Fisher–Yates bias avoidance and Mulberry32 period

The Fisher–Yates / Knuth shuffle iterates from the array’s tail to its head, drawing a uniformly random integer in [0, i] at each position i and swapping the current element with the one at that index. The algorithm is O(n) in time and O(1) in extra memory — but the uniformity requirement on the index draw is easy to violate. Implementing the draw as Math.floor(Math.random() * n) introduces modulo bias whenever n is not a power of two: certain output permutations are produced slightly more often than others. This tool uses Mulberry32 output divided directly across the 32-bit integer space when seeded, and rejection sampling on crypto.getRandomValues(Uint32Array) when unseeded, removing the bias in both paths.

Mulberry32 itself is a compact 32-bit-seeded PRNG: state += 0x6D2B79F5; let t = state; t = Math.imul(t ^ (t >>> 15), t | 1); t ^= t + Math.imul(t ^ (t >>> 7), t | 61); and the high bits of t ^ (t >>> 14) form the output. Period is 2^32 ≈ 4.3 billion. It passes PractRand within its period and is fine for raffle-class workloads but is not a cryptographically secure RNG. For lists where N! > 2^32 (roughly N ≥ 13), a 32-bit seed cannot reach every possible permutation; if that property matters for your draw, use the unseeded (crypto) mode instead.
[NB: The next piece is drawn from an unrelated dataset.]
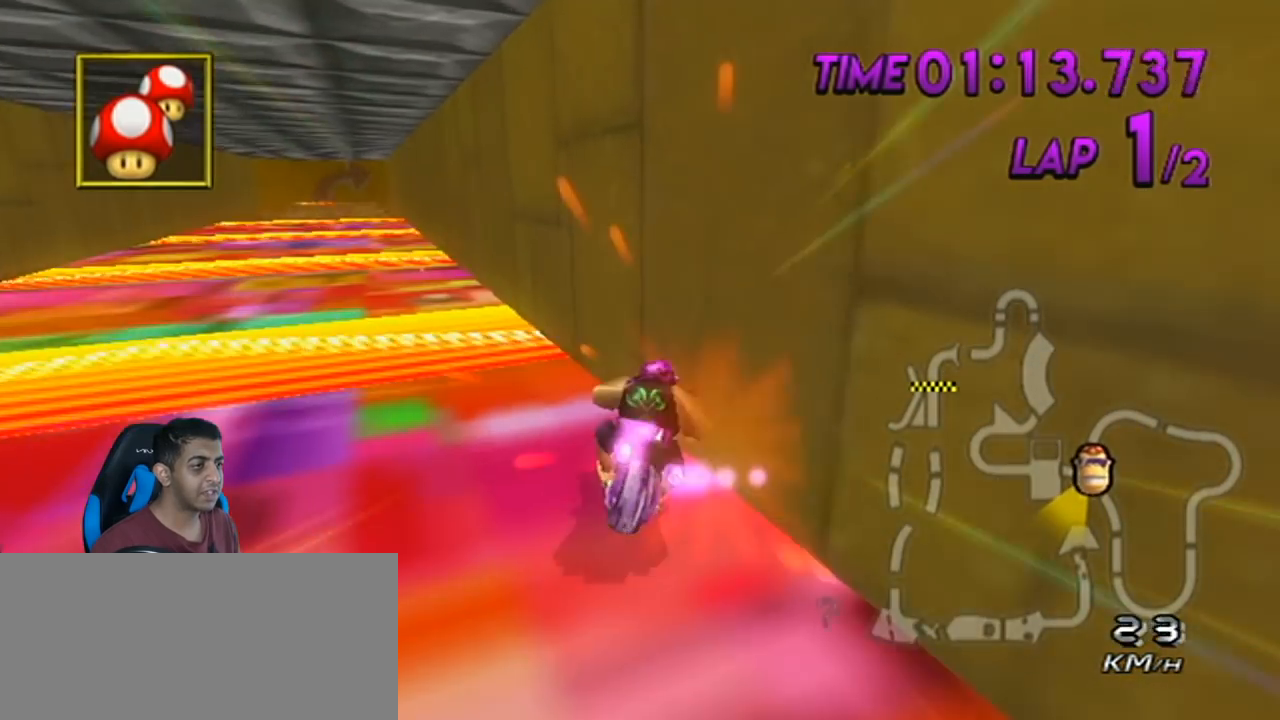
{"buttons": ["A"], "left_stick": "center", "events": [[417, "R1", "up"], [417, "left_stick", "center"]]}
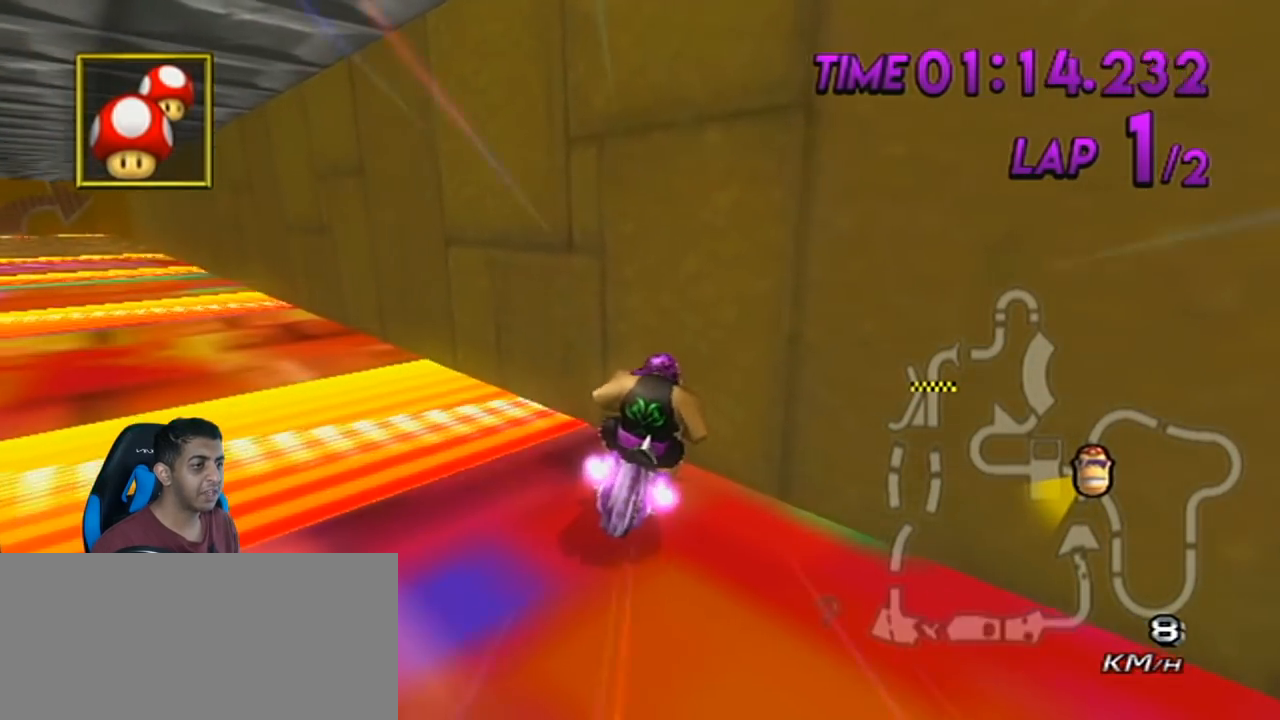
{"buttons": ["A"], "left_stick": "right", "events": [[167, "left_stick", "right"]]}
Verifiable draws, commit-reveal patterns, and shuffle pitfalls

For a draw to be auditable, a useful pattern is commit-reveal: publish a hash of the seed (SHA-256 is fine) before the draw, publish the candidate list, and then reveal the seed afterwards. This prevents the organiser from grinding through seeds until a favourable result appears. Even better: derive the seed from a public unpredictable source — a future blockchain block hash, the closing price of a public index, or a Drand beacon — so no party has the option to choose it adversarially. Selecting the seed privately after the draw defeats the whole verification mechanism, because no one else can reproduce the result.

Watch out for: (a) trailing whitespace or full-width spaces hiding in list items, which the dedupe option will not collapse (this tool normalises LF/CRLF but preserves whitespace inside each line); (b) inconsistent handling of the remainder when “N per team” does not divide evenly — this tool creates a smaller final team rather than discarding people; (c) the fact that reusing the same seed across slightly different input lists yields very different output orderings, because Fisher–Yates consumes random values in order from the end of the array. Adding even one extra item to the input changes which random draws apply where. If you want a stable position for a specific item (e.g. “this person always goes first”), do the shuffle and then place that item in a separate post-processing step.